The movie has a number of positives:

  • The opening sequence is great with its apocalypse of thundering horses led by Jessica on a lone white horse (symbolically?).


  • The tornado sequence is well-done with Jessica getting dragged by her horse and her subsequent monologue after the storm, hooking up with Griff (Sullivan).


  • Eastwood's renowned "Unforgiven" (1992) was obviously influenced by "Forty Guns": Both feature a remote town without justice or law and order, an existential wasteland. Crooked, murderous Sheriff Logan (Dean Jagger), embodying the breakdown of social order, is similar to Hackman in "Unforgiven"; and his suicide is very eerily done. A blind marshal (Worden) is a literal joke on "blind justice" and another symbol of the impotence of law & order.

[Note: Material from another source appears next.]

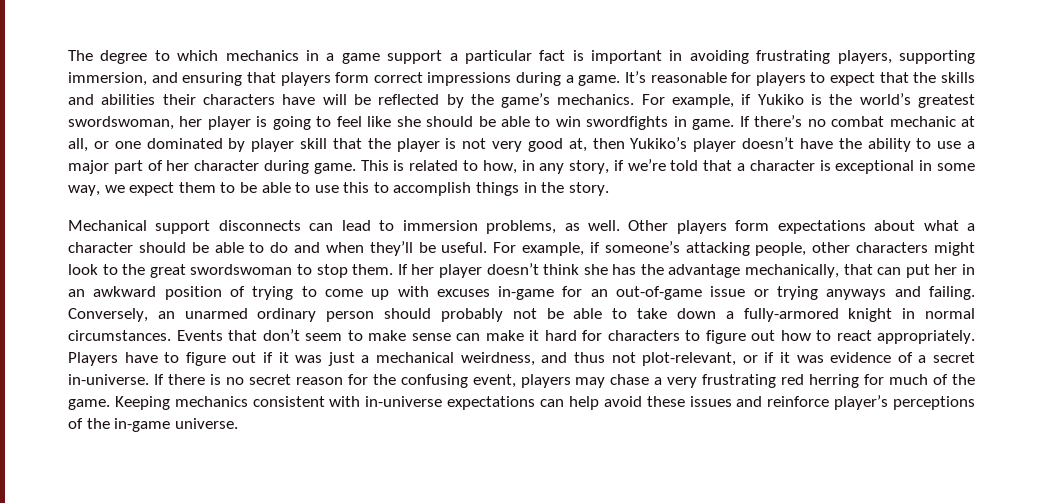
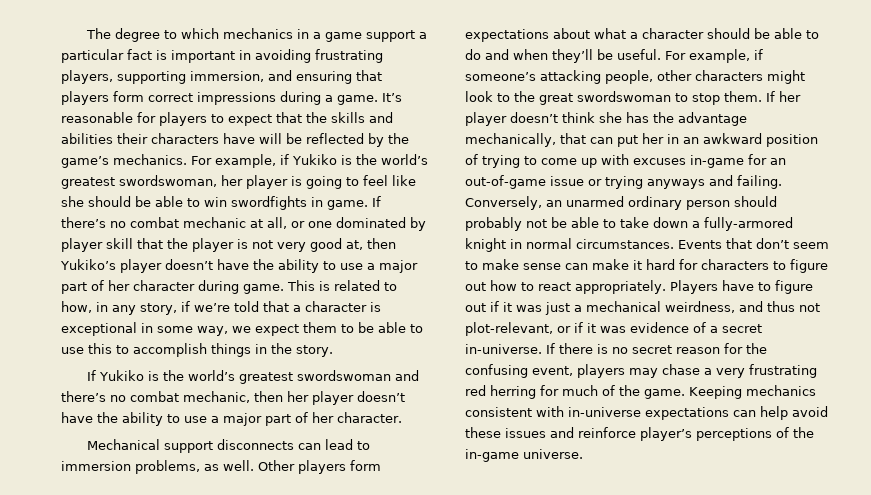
(609, 189) none -> [86,370,419,384] [61,391,405,405] [61,412,402,426] // If Yukiko is the world’s greatest swordswoman and there’s no combat mechanic, then her player doesn’t have the ability to use a major part of her character.

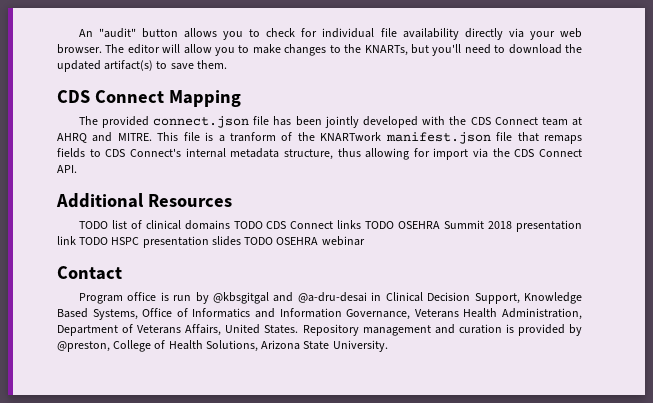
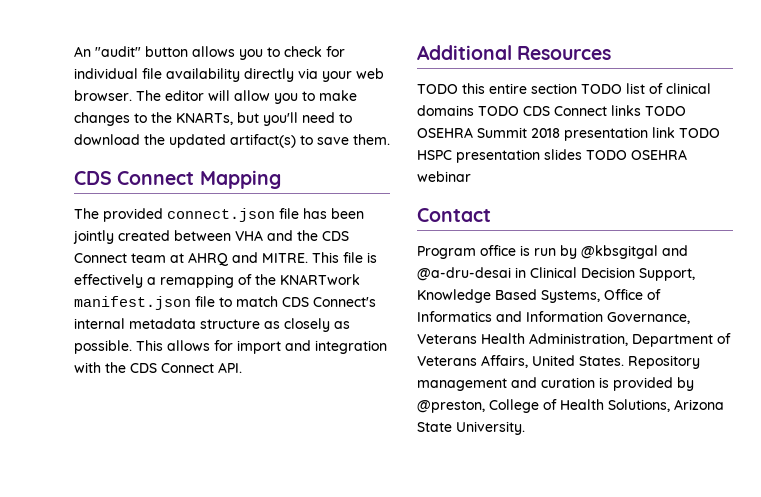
[362,116,446,128] developed with -> [118,230,293,241] created between VHA and
[218,132,276,142] a tranform -> [74,274,234,288] effectively a remapping
[517,132,582,144] [57,148,489,160] that remaps fields to CDS Connect's internal metadata structure, thus allowing for import via -> [219,296,376,307] [74,318,350,332] [74,340,387,354] [74,362,101,373] to match CDS Connect's internal metadata structure as closely as possible. This allows for import and integration with
(108, 225) none -> [462,83,622,94] this entire section TODO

  • The long shoot-up of the town by the "wet-nose" Brock is grand mayhem. In "Unforgiven" the attack on the prostitute by two young cowboys (also referred to as "boys") serves as the same type of initial, youthful, anarchic transgression which has to be set straight.

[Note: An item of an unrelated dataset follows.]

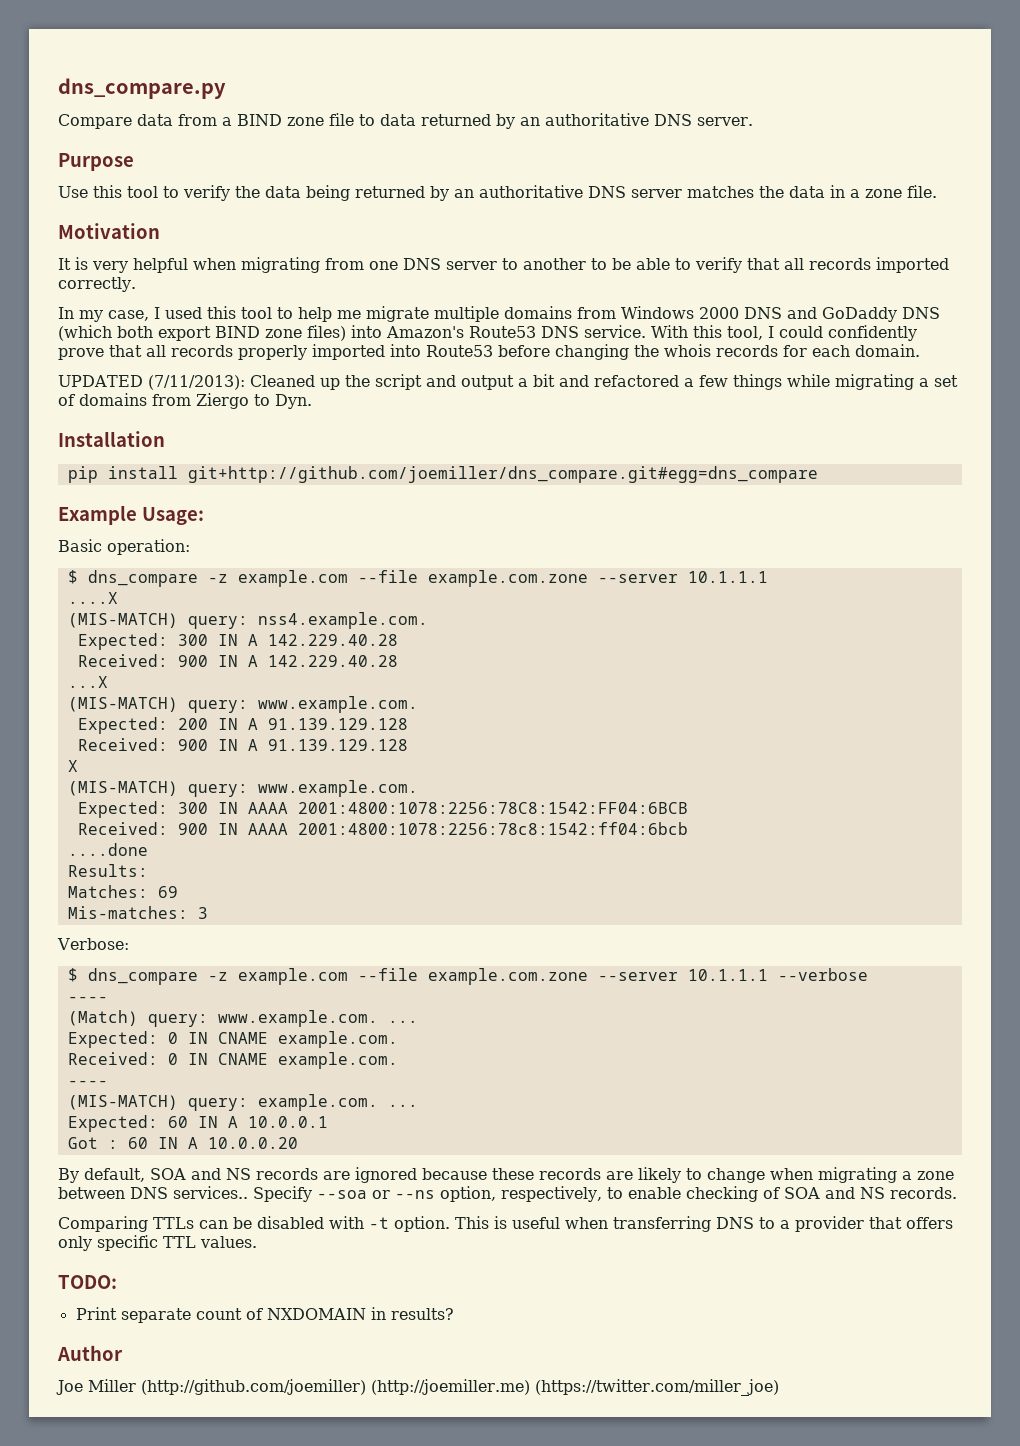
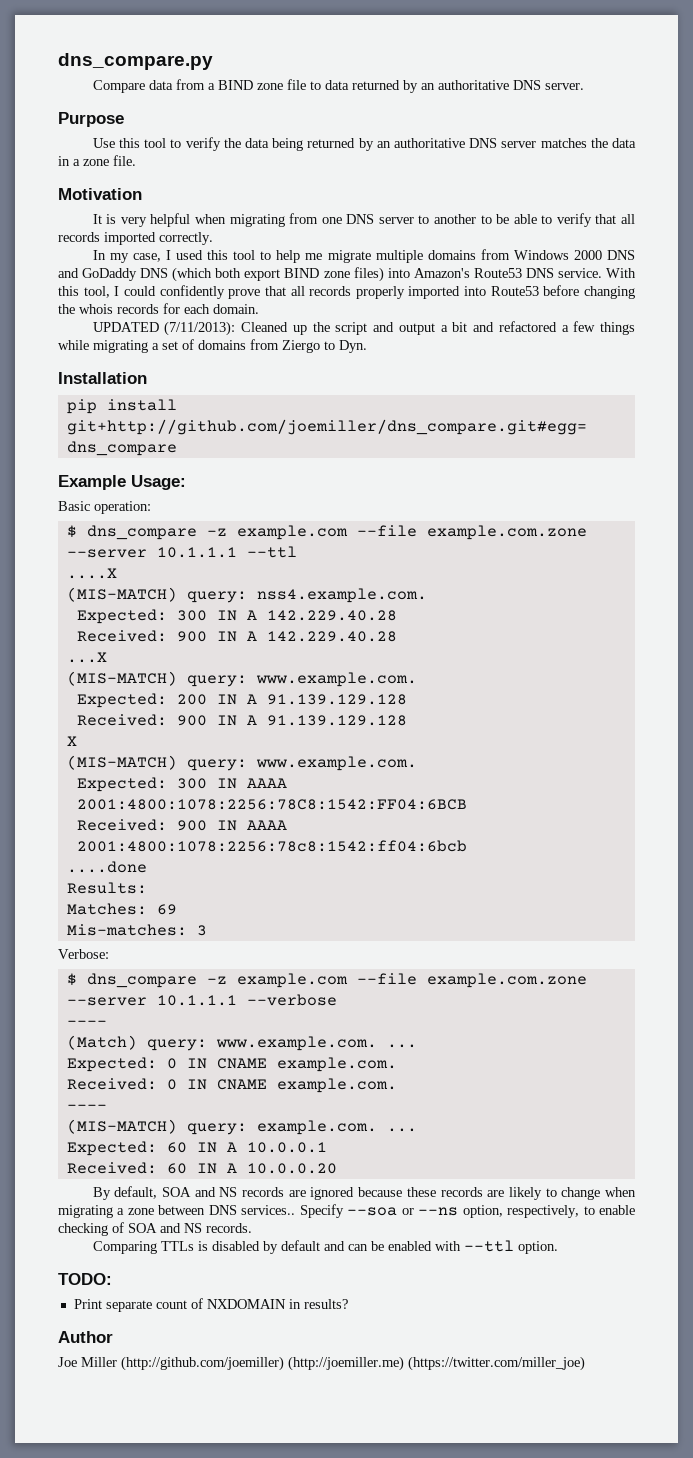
(768, 577) none -> [246,546,297,558] --ttl
[67,1137,118,1149] Got : -> [66,1162,157,1174] Received:
[199,1216,953,1232] [58,1235,257,1251] can be disabled with -t option. This is useful when transferring DNS to a provider that offers only specific TTL values. -> [197,1240,558,1254] is disabled by default and can be enabled with --ttl option.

  • A gruesome, dressed-up corpse in a coffin, put on full display on the main street, with accompanying, hand-written vindictive placards, is also seen in "Unforgiven." In each it's a grotesque slap to decency and civilization.

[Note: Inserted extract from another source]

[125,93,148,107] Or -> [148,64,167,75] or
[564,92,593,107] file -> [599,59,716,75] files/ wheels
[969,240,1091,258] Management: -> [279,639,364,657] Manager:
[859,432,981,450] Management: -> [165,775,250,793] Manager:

  • The town ambush of Griff by Charlie Savage (fitting name) next to a row of empty coffins is effective, particularly the straight-up vertical shot of the window with the assassin's rifle sticking out.


  • While the "Woman with a Whip" song is dated, ill-fitting and corny, the score is otherwise suited to the content.


  • The stylish, irreverent way the movie strays from Western tradition reveals it to be the precursor to the (mostly lame) spaghetti Westerns of the 60s.


  • Other highlights include: The shot of Wes's widow in black against the sky; the leitmotifs of the foal and hearse, representing the extremes of birth and death; the comedy at the baths; the sexy female gunsmith seen through a rifle barrel, a jarring juxtaposition of the feminine and force, as is the case with Jessica.


Because of these positives "Forty Guns" is often touted as a groundbreaking Western. While true, it's also a decidedly average 50's Western filled with unbelievable dialogue/characterizations and deliberately contrived scenes, not to mention the story's just dull and it's shot in B&W. Just because it strays from the mold of traditional Westerns doesn't make it a good movie.

The film runs 79 minutes and was shot in Arizona.